I set a password for ntop using “sudo /usr/sbin/ntop -A”
when I try to configure ntop via my browser (firefox) i receive a box asking for
a user name and password. I entered Admin for the user name and my password.
It does not work.
Any ideas?
Linux mint 9 ‘Isadora’
darkstat and vnstat are very valid alternative especially on the servers.
Hey
thanks to your post.
I did everything you said here, but when going to wab_based interface, it doesn’t show anything. All Tables are empty, is it because I run it by the local host? but it doesn’t show even local ports used! :(
Have set up ntop and everything worked fine until i rebooted!

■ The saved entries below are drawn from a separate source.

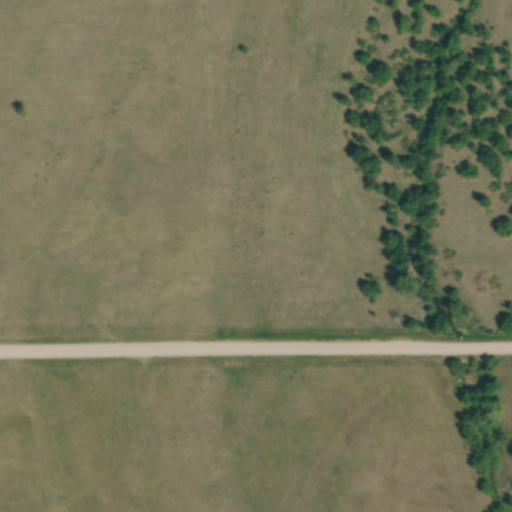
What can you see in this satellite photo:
road: (256, 348)
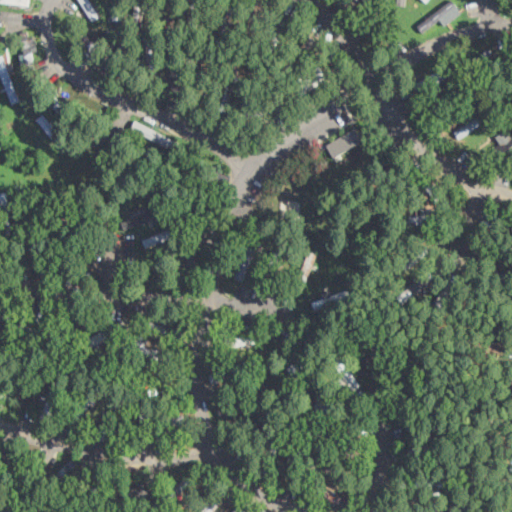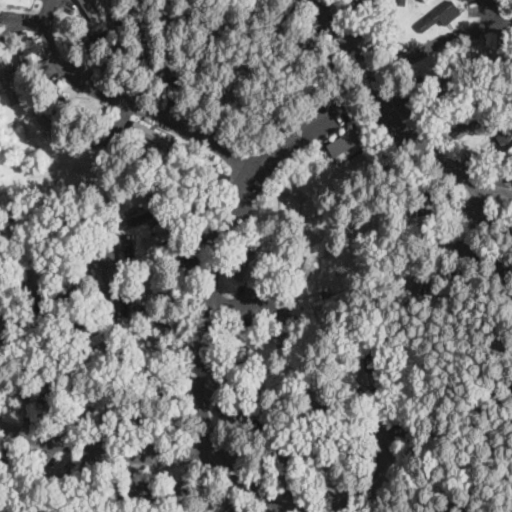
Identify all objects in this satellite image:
building: (425, 0)
building: (426, 0)
building: (19, 1)
building: (17, 2)
building: (401, 2)
building: (401, 2)
building: (90, 8)
road: (82, 9)
building: (90, 9)
building: (117, 9)
building: (168, 12)
building: (139, 13)
road: (488, 13)
building: (193, 14)
building: (437, 15)
building: (439, 15)
building: (227, 16)
road: (22, 18)
building: (253, 19)
building: (376, 30)
building: (274, 32)
building: (89, 40)
road: (437, 41)
building: (26, 47)
building: (28, 51)
building: (304, 51)
building: (118, 57)
building: (478, 62)
building: (177, 64)
building: (151, 67)
building: (511, 67)
building: (206, 73)
building: (429, 78)
building: (432, 78)
building: (7, 79)
building: (311, 79)
building: (312, 80)
building: (8, 81)
building: (229, 84)
building: (448, 99)
building: (37, 101)
building: (62, 110)
building: (264, 111)
road: (119, 118)
building: (474, 124)
building: (48, 126)
building: (49, 126)
building: (468, 126)
building: (380, 130)
building: (155, 134)
building: (153, 135)
building: (503, 139)
building: (344, 141)
building: (504, 141)
building: (346, 144)
road: (428, 153)
building: (149, 156)
building: (208, 185)
building: (430, 188)
building: (4, 212)
building: (5, 214)
building: (64, 215)
building: (420, 216)
building: (139, 217)
building: (142, 218)
building: (424, 218)
building: (505, 223)
road: (470, 225)
building: (157, 237)
building: (158, 237)
building: (500, 250)
building: (52, 253)
building: (178, 262)
building: (244, 262)
building: (404, 266)
building: (272, 268)
building: (306, 269)
building: (14, 274)
building: (68, 274)
road: (113, 274)
building: (489, 279)
road: (213, 287)
building: (413, 288)
building: (446, 293)
building: (332, 298)
building: (334, 298)
road: (249, 304)
building: (79, 321)
building: (24, 327)
building: (168, 331)
building: (336, 333)
road: (20, 334)
building: (104, 334)
building: (2, 336)
building: (96, 338)
building: (246, 338)
building: (239, 341)
building: (494, 347)
building: (153, 353)
building: (6, 358)
building: (377, 359)
building: (47, 369)
building: (234, 370)
building: (291, 370)
building: (345, 370)
building: (409, 378)
building: (153, 383)
building: (16, 386)
building: (497, 387)
building: (52, 396)
building: (241, 402)
building: (47, 405)
building: (85, 405)
building: (114, 411)
building: (335, 411)
building: (161, 418)
building: (421, 418)
building: (253, 424)
building: (494, 437)
building: (335, 441)
building: (426, 448)
building: (269, 452)
building: (295, 460)
building: (4, 461)
road: (378, 462)
building: (477, 463)
building: (26, 467)
building: (63, 472)
building: (335, 474)
building: (108, 482)
building: (422, 482)
building: (30, 483)
building: (134, 491)
building: (174, 492)
building: (465, 497)
building: (330, 498)
building: (336, 498)
building: (510, 503)
road: (24, 504)
building: (214, 504)
building: (491, 504)
building: (421, 509)
building: (235, 510)
building: (239, 510)
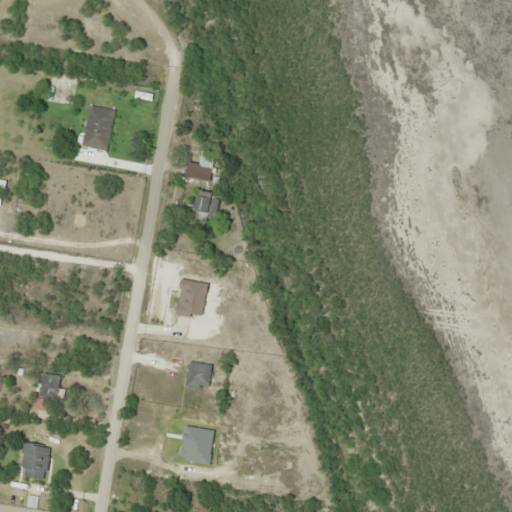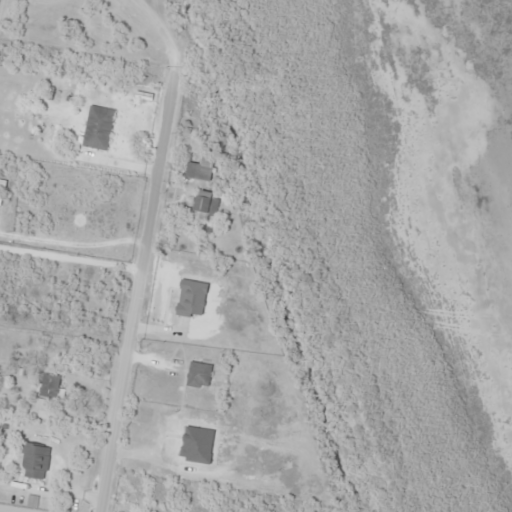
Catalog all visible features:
building: (97, 127)
building: (201, 167)
building: (2, 182)
building: (206, 204)
building: (191, 298)
road: (131, 317)
building: (198, 375)
building: (49, 385)
building: (195, 425)
building: (34, 461)
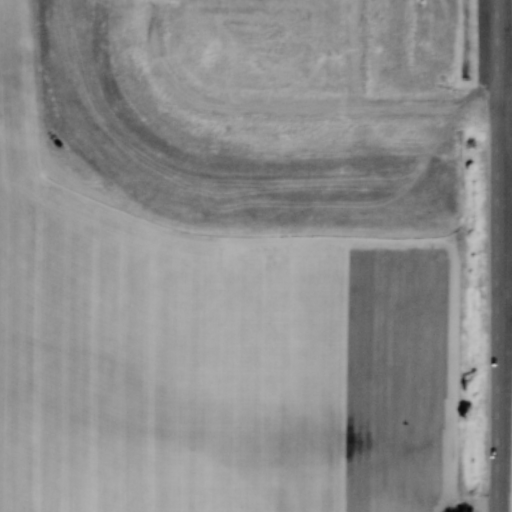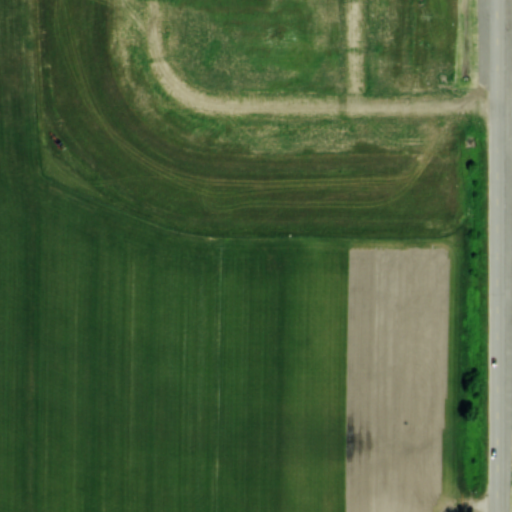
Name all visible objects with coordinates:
road: (156, 48)
road: (356, 51)
road: (336, 103)
road: (498, 255)
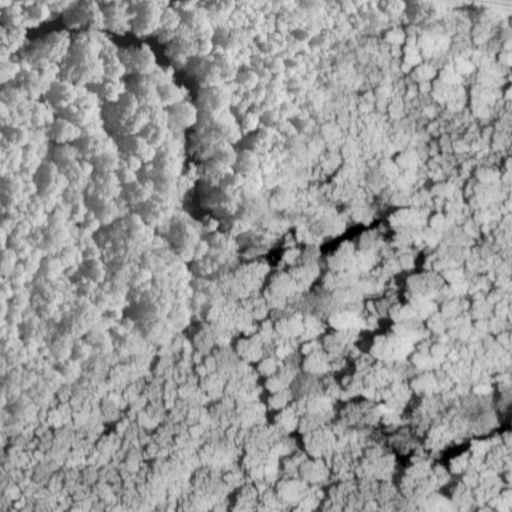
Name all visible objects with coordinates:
river: (331, 250)
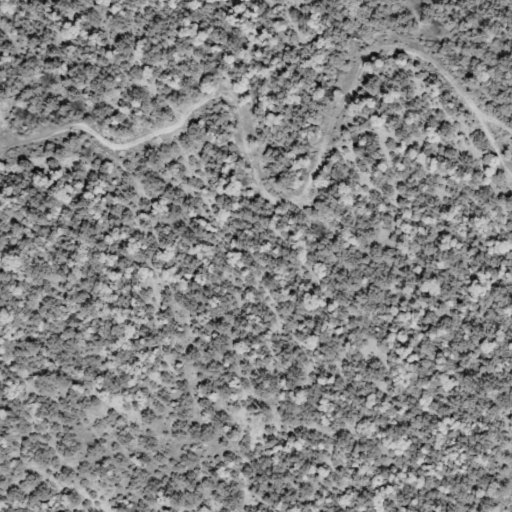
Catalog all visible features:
road: (443, 84)
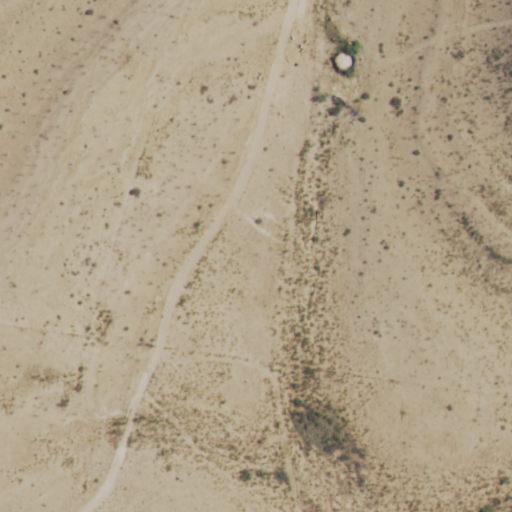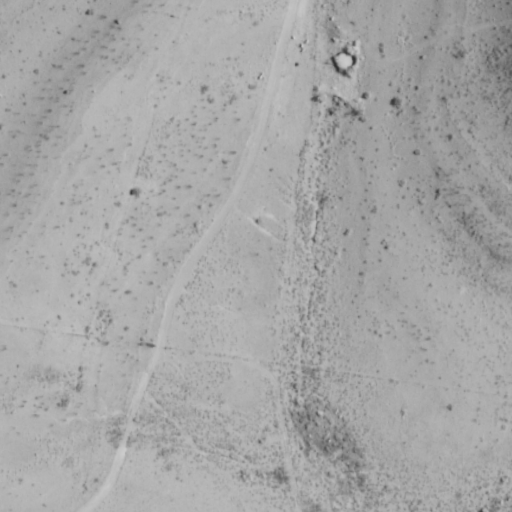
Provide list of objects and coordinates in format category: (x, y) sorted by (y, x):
road: (189, 259)
road: (189, 461)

The service doesn´t start automatically, and when I try “sudo services ntop start” it seems to start but there is nothing on port 3000 (or any other port, and no process in ps aux either). When running “services –status-all” it list “[ ? ] ntop”
But if I run “sudo ntop” everything works fine (except it runs in foreground), any suggestions?
..I would like it to start automatically after reboot and run in background as a service.
Unfortunately, this package is not available for Debian any more…
aptitude update
aptitude install ntop
No candidate version found for ntop
No candidate version found for ntop
No packages will be installed, upgraded, or removed.
0 packages upgraded, 0 newly installed, 0 to remove and 0 not upgraded.
Need to get 0 B of archives. After unpacking 0 B will be used.
i want find out http request size using ntop.is it possible in ntop?
My ntop is installed but interface is not opening. I have run these commands, even then its not opening:
iptables -F
service iptables stop
Any clue will be appreciated ???
iptables -F
[root@haditel ~]# service iptables stop
Thanks for this article, it really helped me a lot.
I have installed ntop on 32bit version of Ubuntu 16.04 in terminal mode. It shows that it is running. However when I access in Firefox, it won’t show traffic because it reports no interface setup. I can access admin configuration but cannot find how to add Ethernet (eth0?) or wireless.l network. Any help would be greatly appreciated.